To do:
Render every line of the records below as a JSON list of strings, one string per line, omitting blank lines.

------------------------------------

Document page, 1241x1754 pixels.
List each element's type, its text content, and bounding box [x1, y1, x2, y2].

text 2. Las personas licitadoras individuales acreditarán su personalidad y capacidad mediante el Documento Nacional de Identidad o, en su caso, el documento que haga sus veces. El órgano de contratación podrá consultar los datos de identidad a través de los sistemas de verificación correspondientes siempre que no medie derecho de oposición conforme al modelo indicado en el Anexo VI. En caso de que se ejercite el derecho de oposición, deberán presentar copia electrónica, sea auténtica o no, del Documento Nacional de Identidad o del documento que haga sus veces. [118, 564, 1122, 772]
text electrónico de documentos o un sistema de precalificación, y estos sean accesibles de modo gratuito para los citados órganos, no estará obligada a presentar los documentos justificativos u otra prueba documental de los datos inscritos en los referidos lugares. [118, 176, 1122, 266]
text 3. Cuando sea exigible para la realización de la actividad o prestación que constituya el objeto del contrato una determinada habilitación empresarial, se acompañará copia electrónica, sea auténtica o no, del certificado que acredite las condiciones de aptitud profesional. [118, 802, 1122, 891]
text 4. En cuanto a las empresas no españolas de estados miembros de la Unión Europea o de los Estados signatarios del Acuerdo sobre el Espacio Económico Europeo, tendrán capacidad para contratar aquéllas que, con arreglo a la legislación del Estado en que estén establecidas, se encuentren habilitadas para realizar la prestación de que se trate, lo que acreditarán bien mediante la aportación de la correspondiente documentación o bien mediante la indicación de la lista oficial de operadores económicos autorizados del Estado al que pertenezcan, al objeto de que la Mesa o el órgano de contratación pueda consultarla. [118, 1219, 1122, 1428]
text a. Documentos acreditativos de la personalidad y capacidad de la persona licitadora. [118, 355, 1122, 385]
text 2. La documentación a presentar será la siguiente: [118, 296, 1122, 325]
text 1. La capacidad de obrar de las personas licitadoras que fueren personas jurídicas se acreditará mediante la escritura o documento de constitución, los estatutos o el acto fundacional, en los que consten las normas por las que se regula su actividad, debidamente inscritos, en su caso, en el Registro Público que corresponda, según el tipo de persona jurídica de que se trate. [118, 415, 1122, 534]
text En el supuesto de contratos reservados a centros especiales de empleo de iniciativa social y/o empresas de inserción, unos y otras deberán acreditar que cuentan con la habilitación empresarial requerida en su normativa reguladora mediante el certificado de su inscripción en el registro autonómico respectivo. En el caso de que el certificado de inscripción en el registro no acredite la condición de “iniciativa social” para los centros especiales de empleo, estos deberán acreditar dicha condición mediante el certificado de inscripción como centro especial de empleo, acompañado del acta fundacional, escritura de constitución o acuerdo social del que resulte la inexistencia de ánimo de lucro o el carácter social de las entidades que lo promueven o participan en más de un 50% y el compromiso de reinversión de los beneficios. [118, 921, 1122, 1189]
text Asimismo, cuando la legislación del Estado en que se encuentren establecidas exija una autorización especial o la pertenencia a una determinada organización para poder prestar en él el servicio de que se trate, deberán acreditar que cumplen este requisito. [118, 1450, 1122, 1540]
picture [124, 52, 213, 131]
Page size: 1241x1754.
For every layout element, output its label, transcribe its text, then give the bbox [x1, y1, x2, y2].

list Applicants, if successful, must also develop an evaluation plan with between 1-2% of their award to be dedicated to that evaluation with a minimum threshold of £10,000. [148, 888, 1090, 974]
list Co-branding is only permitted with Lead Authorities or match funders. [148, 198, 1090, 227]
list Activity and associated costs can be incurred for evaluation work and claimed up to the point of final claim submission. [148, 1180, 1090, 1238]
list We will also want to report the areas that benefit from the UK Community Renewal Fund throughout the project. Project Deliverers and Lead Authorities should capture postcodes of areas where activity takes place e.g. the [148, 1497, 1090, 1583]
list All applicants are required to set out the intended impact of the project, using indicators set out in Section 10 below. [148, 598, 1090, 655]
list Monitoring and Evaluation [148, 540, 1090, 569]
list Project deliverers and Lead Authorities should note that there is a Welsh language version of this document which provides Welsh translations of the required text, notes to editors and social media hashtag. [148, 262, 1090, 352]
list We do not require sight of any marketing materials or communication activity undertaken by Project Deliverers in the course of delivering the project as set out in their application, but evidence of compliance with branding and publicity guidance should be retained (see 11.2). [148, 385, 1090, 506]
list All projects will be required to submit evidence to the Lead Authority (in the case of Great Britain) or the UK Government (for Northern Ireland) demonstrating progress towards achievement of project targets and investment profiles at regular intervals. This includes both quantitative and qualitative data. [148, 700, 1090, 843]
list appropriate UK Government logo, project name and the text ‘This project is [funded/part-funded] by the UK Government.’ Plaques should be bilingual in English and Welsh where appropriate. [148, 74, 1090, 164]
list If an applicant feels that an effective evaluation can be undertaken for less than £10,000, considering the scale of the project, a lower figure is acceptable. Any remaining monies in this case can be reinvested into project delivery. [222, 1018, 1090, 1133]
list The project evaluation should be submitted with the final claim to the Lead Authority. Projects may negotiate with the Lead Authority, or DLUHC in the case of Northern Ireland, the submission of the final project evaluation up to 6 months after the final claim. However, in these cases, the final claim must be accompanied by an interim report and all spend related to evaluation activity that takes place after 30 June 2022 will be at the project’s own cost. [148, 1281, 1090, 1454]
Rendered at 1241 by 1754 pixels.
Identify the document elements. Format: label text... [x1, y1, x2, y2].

------------------------------------

Solution to the problem:
[
  "Document page, 1241x1754 pixels.",
  "List each element's type, its text content, and bounding box [x1, y1, x2, y2].",
  "text 2. Las personas licitadoras individuales acreditarán su personalidad y capacidad mediante el Documento Nacional de Identidad o, en su caso, el documento que haga sus veces. El órgano de contratación podrá consultar los datos de identidad a través de los sistemas de verificación correspondientes siempre que no medie derecho de oposición conforme al modelo indicado en el Anexo VI. En caso de que se ejercite el derecho de oposición, deberán presentar copia electrónica, sea auténtica o no, del Documento Nacional de Identidad o del documento que haga sus veces. [118, 564, 1122, 772]",
  "text electrónico de documentos o un sistema de precalificación, y estos sean accesibles de modo gratuito para los citados órganos, no estará obligada a presentar los documentos justificativos u otra prueba documental de los datos inscritos en los referidos lugares. [118, 176, 1122, 266]",
  "text 3. Cuando sea exigible para la realización de la actividad o prestación que constituya el objeto del contrato una determinada habilitación empresarial, se acompañará copia electrónica, sea auténtica o no, del certificado que acredite las condiciones de aptitud profesional. [118, 802, 1122, 891]",
  "text 4. En cuanto a las empresas no españolas de estados miembros de la Unión Europea o de los Estados signatarios del Acuerdo sobre el Espacio Económico Europeo, tendrán capacidad para contratar aquéllas que, con arreglo a la legislación del Estado en que estén establecidas, se encuentren habilitadas para realizar la prestación de que se trate, lo que acreditarán bien mediante la aportación de la correspondiente documentación o bien mediante la indicación de la lista oficial de operadores económicos autorizados del Estado al que pertenezcan, al objeto de que la Mesa o el órgano de contratación pueda consultarla. [118, 1219, 1122, 1428]",
  "text a. Documentos acreditativos de la personalidad y capacidad de la persona licitadora. [118, 355, 1122, 385]",
  "text 2. La documentación a presentar será la siguiente: [118, 296, 1122, 325]",
  "text 1. La capacidad de obrar de las personas licitadoras que fueren personas jurídicas se acreditará mediante la escritura o documento de constitución, los estatutos o el acto fundacional, en los que consten las normas por las que se regula su actividad, debidamente inscritos, en su caso, en el Registro Público que corresponda, según el tipo de persona jurídica de que se trate. [118, 415, 1122, 534]",
  "text En el supuesto de contratos reservados a centros especiales de empleo de iniciativa social y/o empresas de inserción, unos y otras deberán acreditar que cuentan con la habilitación empresarial requerida en su normativa reguladora mediante el certificado de su inscripción en el registro autonómico respectivo. En el caso de que el certificado de inscripción en el registro no acredite la condición de “iniciativa social” para los centros especiales de empleo, estos deberán acreditar dicha condición mediante el certificado de inscripción como centro especial de empleo, acompañado del acta fundacional, escritura de constitución o acuerdo social del que resulte la inexistencia de ánimo de lucro o el carácter social de las entidades que lo promueven o participan en más de un 50% y el compromiso de reinversión de los beneficios. [118, 921, 1122, 1189]",
  "text Asimismo, cuando la legislación del Estado en que se encuentren establecidas exija una autorización especial o la pertenencia a una determinada organización para poder prestar en él el servicio de que se trate, deberán acreditar que cumplen este requisito. [118, 1450, 1122, 1540]",
  "picture [124, 52, 213, 131]",
  "Page size: 1241x1754.",
  "For every layout element, output its label, transcribe its text, then give the bbox [x1, y1, x2, y2].",
  "list Applicants, if successful, must also develop an evaluation plan with between 1-2% of their award to be dedicated to that evaluation with a minimum threshold of £10,000. [148, 888, 1090, 974]",
  "list Co-branding is only permitted with Lead Authorities or match funders. [148, 198, 1090, 227]",
  "list Activity and associated costs can be incurred for evaluation work and claimed up to the point of final claim submission. [148, 1180, 1090, 1238]",
  "list We will also want to report the areas that benefit from the UK Community Renewal Fund throughout the project. Project Deliverers and Lead Authorities should capture postcodes of areas where activity takes place e.g. the [148, 1497, 1090, 1583]",
  "list All applicants are required to set out the intended impact of the project, using indicators set out in Section 10 below. [148, 598, 1090, 655]",
  "list Monitoring and Evaluation [148, 540, 1090, 569]",
  "list Project deliverers and Lead Authorities should note that there is a Welsh language version of this document which provides Welsh translations of the required text, notes to editors and social media hashtag. [148, 262, 1090, 352]",
  "list We do not require sight of any marketing materials or communication activity undertaken by Project Deliverers in the course of delivering the project as set out in their application, but evidence of compliance with branding and publicity guidance should be retained (see 11.2). [148, 385, 1090, 506]",
  "list All projects will be required to submit evidence to the Lead Authority (in the case of Great Britain) or the UK Government (for Northern Ireland) demonstrating progress towards achievement of project targets and investment profiles at regular intervals. This includes both quantitative and qualitative data. [148, 700, 1090, 843]",
  "list appropriate UK Government logo, project name and the text ‘This project is [funded/part-funded] by the UK Government.’ Plaques should be bilingual in English and Welsh where appropriate. [148, 74, 1090, 164]",
  "list If an applicant feels that an effective evaluation can be undertaken for less than £10,000, considering the scale of the project, a lower figure is acceptable. Any remaining monies in this case can be reinvested into project delivery. [222, 1018, 1090, 1133]",
  "list The project evaluation should be submitted with the final claim to the Lead Authority. Projects may negotiate with the Lead Authority, or DLUHC in the case of Northern Ireland, the submission of the final project evaluation up to 6 months after the final claim. However, in these cases, the final claim must be accompanied by an interim report and all spend related to evaluation activity that takes place after 30 June 2022 will be at the project’s own cost. [148, 1281, 1090, 1454]",
  "Rendered at 1241 by 1754 pixels.",
  "Identify the document elements. Format: label text... [x1, y1, x2, y2]."
]